KEENE, N.H., 4/12/10 - When a contractor demolishing a Nelson, N.H., barn came across a 35mm Monarch projector and seven reels of film, he contacted the Keene State College Film Society. They determined that his find included what appears to be the only surviving copy of When Lincoln Paid, a film starring and directed by movie pioneer Francis Ford, the older brother of famed director John Ford. On Tuesday, April 20, at 4 p.m. this film, lost for 97 years and now restored, will premiere in the Mabel Brown Room in KSC's Young Student Center. The screening is free and open to the public.

This brittle 30-minute two-reeler is of such historical significance that it easily won support from Tag Gallagher (author of John Ford), the George Eastman House in Rochester, N.Y., and the National Film Preservation Foundation, who joined the KSC Film Archives, Special Collections/Mason Library; the KSC Film Studies Department; and the KSC Film Society to restore the film. It is important for its historical theme, its place in film history, and for what it has to show about the techniques that influenced John Ford.

Both Ford brothers were fascinated with Abraham Lincoln and made him the subject of many of their films. "There is nothing I like better than to play Lincoln. I have a big library devoted to this great man, and I have studied every phase of his remarkable character, and when I am acting the part, I can feel the man as I judge him," Francis Ford is quoted as saying in a December 2009 Senses of Cinema article by Ford scholar Tag Gallagher.

*TASKS TO PERFORM:*
1. Name every person mentioned by name in the article about the restored Francis Ford film.
2. Reproduce the passage of the article about the restored Francis Ford film starting with "This brittle 30-minute" and going on through "influenced John Ford.".
3. Carry on the article about the restored Francis Ford film from the point where it stops.

*DATA:*
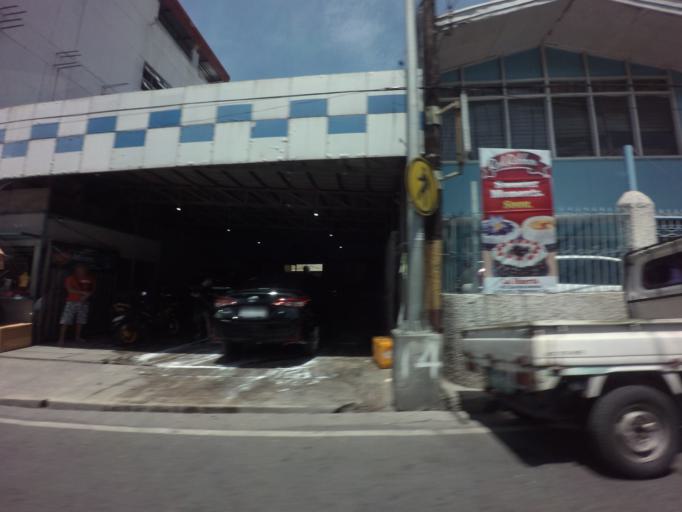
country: PH
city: Sambayanihan People's Village
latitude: 14.5027
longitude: 120.9930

*FINAL ANSWERS:*
1.
Francis Ford
John Ford
Tag Gallagher
Abraham Lincoln

2.
This brittle 30-minute two-reeler is of such historical significance that it easily won support from Tag Gallagher (author of John Ford), the George Eastman House in Rochester, N.Y., and the National Film Preservation Foundation, who joined the KSC Film Archives, Special Collections/Mason Library; the KSC Film Studies Department; and the KSC Film Society to restore the film. It is important for its historical theme, its place in film history, and for what it has to show about the techniques that influenced John Ford.

3.
"Between 1912 and 1915 he played Abraham Lincoln in at least seven pictures. Alas, all of these pictures are lost. For nearly a century no one has been able to see Francis Ford as Lincoln," Gallagher explained when told of the restoration. "So now ... to be told that I may get to see Francis Ford as Lincoln is thrilling news indeed."

More information and clips from the film can be seen here.

Please note: Because the tomorrow's historic showing of When Lincoln Paid has sparked far more interest than we originally anticipated, we've moved the 4 p.m. showing on Tuesday (April 20) to the Mabel Brown Room in the L.P. Young Student Center to accommodate more people. We'll show a DVD of the film there, with piano accompaniment by Jeff Rapsis, who plays piano behind silent films around New England.

Immediately after this showing, for the hard-core aficionados, we'll show the 35mm preservation print of the film in the Putnam Theater in the Redfern Arts Center on Brickyard Pond.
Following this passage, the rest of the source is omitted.